In a win for employers, the U.S. Court of Appeal for the 9th Circuit just ruled that heightened penalties for subsequent violations under California’s Private Attorney General Act (PAGA) cannot be imposed until the employer has been notified of the violation by the Labor Commissioner or a court. While the February 23 ruling in Bernstein v. Virgin America Inc. essentially reiterates the 2008 holding in a California state appeal (Amaral v. Cintas Corp. No. 2), the practical impact of the 9th Circuit’s decision is that California employers defending PAGA claims now have complete clarity on whether alleged California Labor Code violations will give rise to heightened penalties that would increase potential liability exposure. What do California employers need to know about this key ruling?
Quick But Critical Background
As background, PAGA permits individuals to bring lawsuits against their employers to recover penalties for violations of the Labor Code. When the Labor Code section itself does not specify a penalty for the violation, PAGA fixes the penalty at $100 “for each aggrieved employee per pay period for the initial violation,” and $200 “for each aggrieved employee per pay period for each subsequent violation.” On the other hand, where the Labor Code identifies a penalty, it oftentimes similarly prescribes a lesser “initial” penalty rate and a greater “subsequent” penalty rate.
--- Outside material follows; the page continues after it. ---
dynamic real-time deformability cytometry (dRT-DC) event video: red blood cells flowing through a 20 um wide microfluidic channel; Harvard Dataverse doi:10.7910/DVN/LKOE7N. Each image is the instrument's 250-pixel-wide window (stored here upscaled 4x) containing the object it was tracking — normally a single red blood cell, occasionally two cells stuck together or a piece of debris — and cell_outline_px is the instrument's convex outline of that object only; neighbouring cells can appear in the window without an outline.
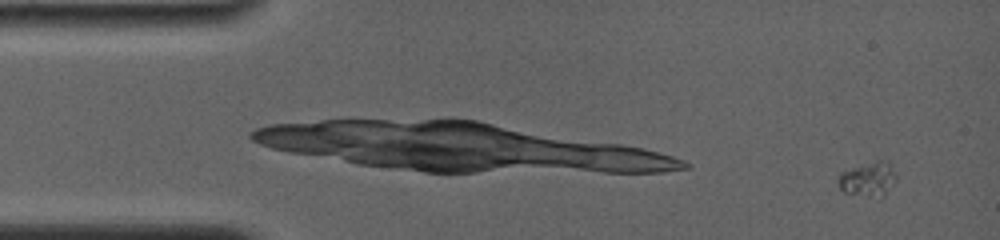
{"species": "common noctule bat (a hibernating species)", "species_latin": "Nyctalus noctula", "temperature_condition": "room temperature", "stored_images_in_passage": 19, "camera_frame_rate_fps": 4000, "um_per_image_px": 0.085, "animal": {"sex": "female", "body_mass_g": 19.0, "forearm_length_mm": 56.7}, "frame": {"image": 1, "passage_image": 1, "time_ms": 0.0, "image_size_px": [1000, 240], "cell_outline_px": [[896, 180], [884, 196], [880, 196], [844, 192], [840, 188], [836, 180], [840, 172], [876, 160], [888, 160], [896, 172]], "centroid_in_image_um": [73.81, 15.18], "position_along_channel_um": 11.2, "area_um2": 11.5}}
Federal Appeals Court Rules For Employer
In June 2018, the U.S. District Court for the Northern District of California ruled that the employer was liable for certain California Labor Code violations in the Bernstein case. After reaching its decision on liability, the court turned to the question of damages. The employees in Bernstein sought to obtain increased PAGA penalties based on PAGA’s higher subsequent violation rate. The lower court agreed and the employer appealed to the 9th Circuit.
In overturning the lower court’s decision, the Ninth Circuit agreed with the employer that the higher penalty should not apply. It cited to the 2008 Amaral decision where the state appeals court held that, unless and until the employer has been notified that it is violating a Labor Code provision (whether or not the Labor Commissioner or court chooses to impose penalties), the employer cannot be presumed to be aware that it is continuing underpayment of employees is a ‘violation’ subject to penalties. Absent such notice, the 9th Circuit said, the PAGA “subsequent” penalty rate should not apply.
In applying Amaral, the 9th Circuit reasoned that the employer was first notified of the violations when the lower court granted a motion in the plaintiffs’ favor. For that reason, the employer was not “on notice” of the California Labor Code violations before that time. Thus, the lower court should not have applied PAGA’s subsequent violation rate based on Labor Code violations that had occurred before the ruling.
What Does This Mean For Employers?
Although this week’s decision is a federal court ruling and could still meet resistance from California state courts, the outcome should provide California employers with a strong basis to reject the application of the higher PAGA penalty rate in many cases. Before this decision, it was still common for employees to argue that heightened civil penalties under PAGA should apply after the first California Labor Code violation within the statute of limitations, and after the employer received the PAGA notice letter or the employer received the employee’s civil complaint. Commonly, employees would attempt to value their cases using the subsequent violation rate. Now, these type of arguments from employees should be precluded.
If you have pending or threatened PAGA claims, you should coordinate with your counsel to determine whether you can take advantage of this new standard. You should also monitor future state court opinions to see the extent to which this decision is upheld and further applied.